Given passage:
[Start of Attachment]

Anyway, that’s my two cents for what it’s worth.
WC

Conservatives don’t want to control you, it’s actually quite the opposite. I’m a conservative, and I don’t believe you need an ammendment against gay marriage. As for Rowe v Wade, it’s bad law- because as the Constitution points out- laws are created by the legislative branch, not the judicial. So if Rowe v Wade was overturned, as writerchick pointed out, the states (as it should be by the Constitution) would have the ability to decide.

But who really is looking for control? Most of the ‘liberal’ candidates for president, aren’t even liberals anymore, they’re socialists. A libertarian would want the government out of evertying- legalize drugs, stay out of abortion, etc. The liberal thought is that it’s the person that should decide. However, if you watched one democratic debate, you’ll see the hypocricy. All the liberal candidates are standing for control. Everyone one of them said they are going to raise taxes, the biggest gov’t control mechanism out there. They voted against the removal of the death tax (a staple in Marx’s Manifesto). And they are touting social program after social program after social program. A social program sounds great, but when you look into it, it’s simply craddle to grave control. And it doesn’t work. All you have to do is look to Europe who is far ahead of us in terms of implimenting a social agenda, and realize that all of those counties are collapsing.

hypocricy is not limited to the democrats or republicans. It’s that sort of “line in the sand” thinking that mires us more in bickering than in truly weighing the merits of a given proposal. And part of that process has to be getting beyond the donkey and the elephant.

That said, it is inaccurate to claim that democratic candidates are “socialists.” It’s just as inaccurate as calling republican ones heartless beancounters or the enforcers of big business’ greedy desire. Social reform, whether through new programs or overhauls of existing systems, does not constitute socialism. Didn’t Bush want to offer money for faith-based initiatives and couldn’t we call that a social program?
Furthermore, on a large scale, I sincerely believe we have an obligation to serve others; it is, to my thinking, the implicit contract we make when we try to better our own lives. This is not my life alone. I am beholden to the fabric of a society and owe that society whatever I have to offer. If these ideas can be put into practice through governmental policy–and I question the ultimate effectiveness of this–it should at least be tried.

[End of Attachment]

Records:
[Start of Attachment]

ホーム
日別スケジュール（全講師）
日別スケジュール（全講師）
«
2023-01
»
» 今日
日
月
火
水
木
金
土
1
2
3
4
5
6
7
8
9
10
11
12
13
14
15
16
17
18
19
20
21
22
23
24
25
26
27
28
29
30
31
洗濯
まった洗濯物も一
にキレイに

[End of Attachment]
[Start of Attachment]

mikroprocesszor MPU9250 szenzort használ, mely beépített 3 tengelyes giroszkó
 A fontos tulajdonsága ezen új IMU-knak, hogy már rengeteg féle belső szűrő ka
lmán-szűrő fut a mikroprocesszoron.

[End of Attachment]

Directions for this task: Could you retype the discussion of conservatives and liberals from "Anyway, that’s my" down to "ability to decide.", word for word?

Answer section:
Anyway, that’s my two cents for what it’s worth.
WC

Conservatives don’t want to control you, it’s actually quite the opposite. I’m a conservative, and I don’t believe you need an ammendment against gay marriage. As for Rowe v Wade, it’s bad law- because as the Constitution points out- laws are created by the legislative branch, not the judicial. So if Rowe v Wade was overturned, as writerchick pointed out, the states (as it should be by the Constitution) would have the ability to decide.